Leftover Duck Stir Fry
Total Time: 15 mins
Preparation Time: 5 mins
Cook Time: 10 mins
Ingredients
- Servings: 2
- 1 tablespoon peanut oil
- 5 medium mushrooms (sliced thinly)
- 350 g duck (in small pieces)
- 1 garlic clove (chopped)
- 1 teaspoon fresh gingerroot (chopped)
- 1 chile (deseeded and chopped)
- 3 spring onions (chopped finely)
- 100 g sweetcorn (use baby sweetcorn, cut into chunks)
- 100 g mange-touts peas (whole or in chunks)
- 1 tablespoon soy sauce
- 1 tablespoon rice wine (chinese cooking wine)

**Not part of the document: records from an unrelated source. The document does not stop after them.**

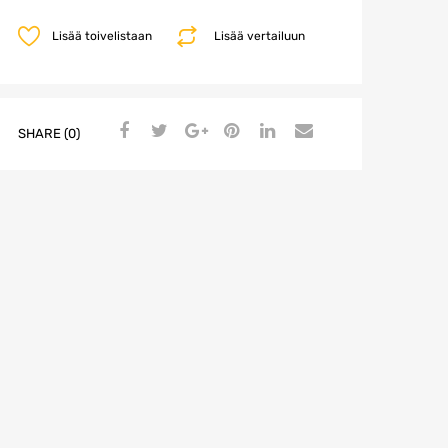
Lisää toivelistaan
Lisää vertailuun
SHARE (0)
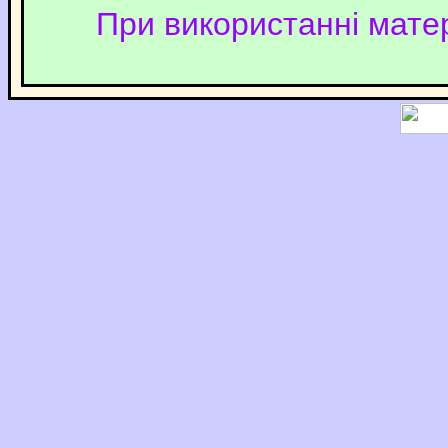
При використанні матер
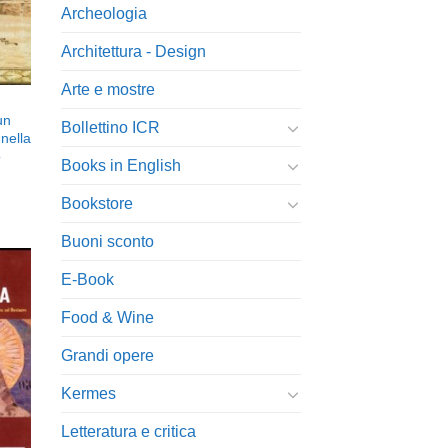
Archeologia
Architettura - Design
Arte e mostre
un
Bollettino ICR
 nella
o
Books in English
Bookstore
Buoni sconto
E-Book
Food & Wine
ngi
ista
Grandi opere
i
eri
Kermes
Letteratura e critica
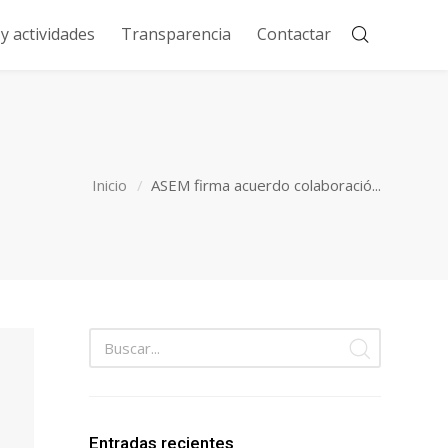
 actividades
Transparencia
Contactar
Inicio
ASEM firma acuerdo colaboració...
Entradas recientes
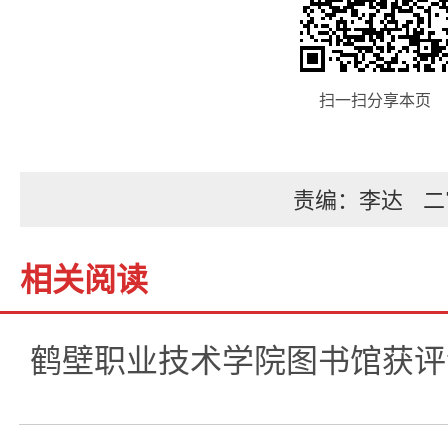
扫一扫分享本页
责编：李达
二
相关阅读
鹤壁职业技术学院图书馆获评河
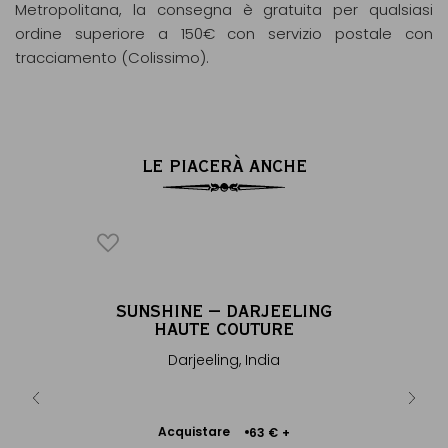
Metropolitana, la consegna è gratuita per qualsiasi
ordine superiore a 150€ con servizio postale con
tracciamento (Colissimo).
LE PIACERÀ ANCHE
NC
SUNSHINE – DARJEELING
AR
®
HAUTE COUTURE
e di loto
Teiera iso
Darjeeling, India
Ac
 €
+
Acquistare
63 €
+
Aggiungere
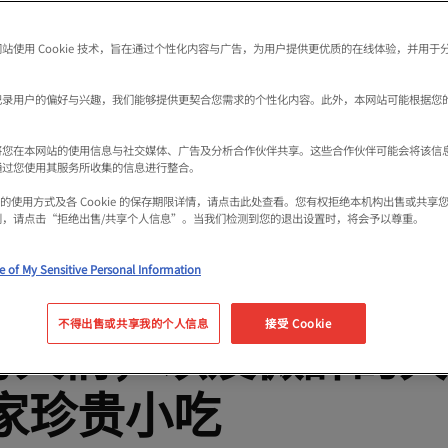
站使用 Cookie 技术，旨在通过个性化内容与广告，为用户提供更优质的在线体验，并用于
记录用户的偏好与兴趣，我们能够提供更契合您需求的个性化内容。此外，本网站可能根据您
将您在本网站的使用信息与社交媒体、广告及分析合作伙伴共享。这些合作伙伴可能会将该信
通过您使用其服务所收集的信息进行整合。
kie 的使用方式及各 Cookie 的保存期限详情，请点击此处查看。您有权拒绝本机构出售或共
利，请点击“拒绝出售/共享个人信息”。当我们检测到您的退出设置时，将会予以尊重。
e of My Sensitive Personal Information
惠的价格游玩的话，就
不得出售或共享我的个人信息
接受 Cookie
与人情，以及微醉的
家珍贵小吃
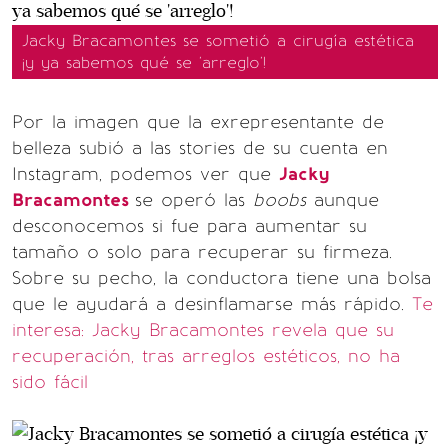
Jacky Bracamontes se sometió a cirugía estética
¡y ya sabemos qué se 'arreglo'!
Por la imagen que la exrepresentante de
belleza subió a las stories de su cuenta en
Instagram, podemos ver que
Jacky
Bracamontes
se operó las
boobs
aunque
desconocemos si fue para aumentar su
tamaño o solo para recuperar su firmeza.
Sobre su pecho, la conductora tiene una bolsa
que le ayudará a desinflamarse más rápido.
Te
interesa: Jacky Bracamontes revela que su
recuperación, tras arreglos estéticos, no ha
sido fácil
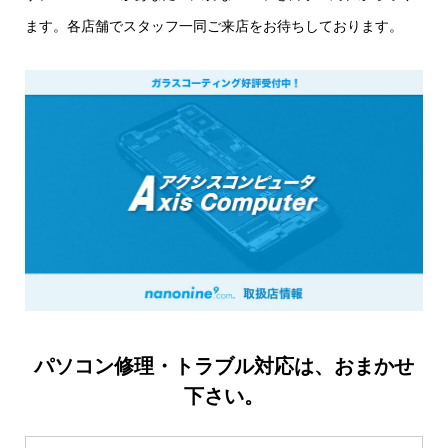
ます。各店舗でスタッフ一同ご来店をお待ちしております。
パソコン修理・トラブル対応は、おまかせ
下さい。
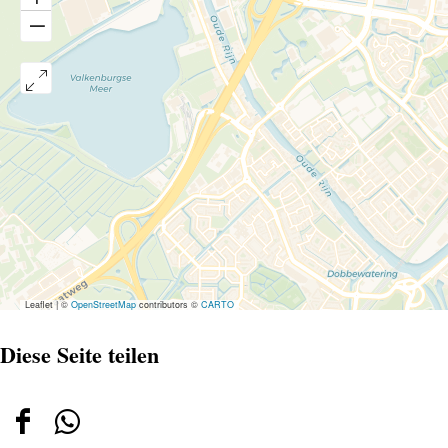
Leaflet
|
©
OpenStreetMap
contributors ©
CARTO
Diese Seite teilen
Diese
Diese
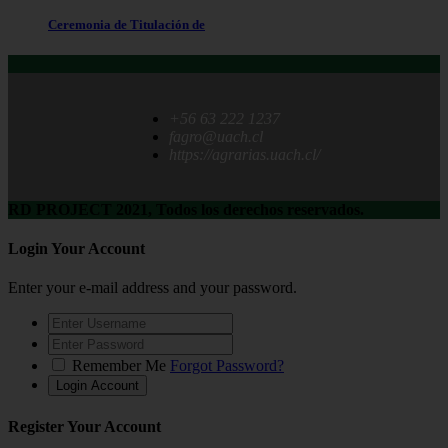
Ceremonia de Titulación de
+56 63 222 1237
fagro@uach.cl
https://agrarias.uach.cl/
RD PROJECT 2021, Todos los derechos reservados.
Login Your Account
Enter your e-mail address and your password.
Remember Me
Forgot Password?
Register Your Account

- 1 1/2 tablespoons hoisin sauce
- 35 g unsalted cashews
Recipe
- 1 heat a large wok and add oil.
- 2 add mushrooms, cook for 3 minutes until they start to soften and brown.
- 3 add duck, cook for 1 minute.
- 4 add garlic, ginger, and chilie, stir well, cook for a further 2 minutes.
- 5 add sweetcorn, mange tout, cook for 2 minutes.
- 6 add soy sauce, cooking wine, and hoisin sauce. cook for a few minutes until thickened and heated through.
- 7 add cashews, stir well to heat through.
- 8 serve with boiled or egg fried basmati rice.